Luckily, nature made it easy for us to categorize lentils and their various uses by color—the darker green and brown varieties are known for their distinct earthy flavor and for retaining their shape after cooking, whereas the lighter red and yellow varieties are more delicate in taste and nearly disintegrate when cooked.
The Basics of Preparing Lentils
No matter what type of lentils you’re using, you always want to start by sorting them for any stray pebbles that might be hiding out in the mix. Due to the rocky soil that most Lens culinaris plants are grown in, it’s not unheard of for small rocks to get picked up during the harvesting process and make it all the way through to your bag. While it’s relatively uncommon, you don’t want to crack any teeth, so it’s best to give your lentils a once over just in case.
Spread them out on a flat surface to make sorting easy. Then, store them in an airtight container for up to one year, or rinse them in cold water until the water runs clear before cooking.
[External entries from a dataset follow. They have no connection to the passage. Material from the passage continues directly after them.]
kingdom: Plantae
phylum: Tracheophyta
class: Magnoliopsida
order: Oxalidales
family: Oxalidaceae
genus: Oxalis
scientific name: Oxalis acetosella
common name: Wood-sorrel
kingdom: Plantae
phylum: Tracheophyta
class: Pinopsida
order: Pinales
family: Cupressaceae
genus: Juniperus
Cook green, black, and brown varieties in plenty of water or stock using at least a 1:3 ratio of lentils to liquid. Bring the liquid to a boil, add your rinsed lentils, turn down the heat and let them just barely simmer for anywhere between 20 and 45 minutes—depending on the type of lentil and texture you’re looking for: firmer for a salad or side dish, and softer for a soup or stew (to cut down the cooking time by half, soak the lentils in cold water overnight). Once they’re done to your liking, strain the remaining liquid and use them in a casserole or stuffing, toss them in a vegetable soup, or mix them up into a salad.
Red and Yellow Lentils
You’ll want to approach red and yellow lentils with a different technique than their darker siblings. After sorting and rinsing, put the lentils in a pot and cover them with cold water or stock using the same 1:3 ratio of lentils to liquid (at this point you can toss in a few smashed cloves of garlic, a roughly chopped onion or shallot, or a few sprigs of fresh thyme to add more flavor – just remove them before serving). As you bring the lentils to a boil over high heat, use a spoon to skim off any ‘scum’ that accumulates on the top of the water. Once they’ve reached a boil, reduce the heat and let them simmer until they’ve lost their shape and have a thick texture. Add curry roasted vegetables, canned chickpeas and serve with Basmati rice for an easy weeknight meal, or mix in a food processor with garlic, tahini and olive oil for a lentil-y take on hummus.
We wish we could cover all the glorious ways in which to use lentils, but with nearly endless possibilities—that would be a tall order. However, we’ve unmasked the mystery by arming you with a bit of insight into the types of lentils you may come across in the super market, plus easy, back pocket techniques that are sure to turn you into a lentil lover in no time.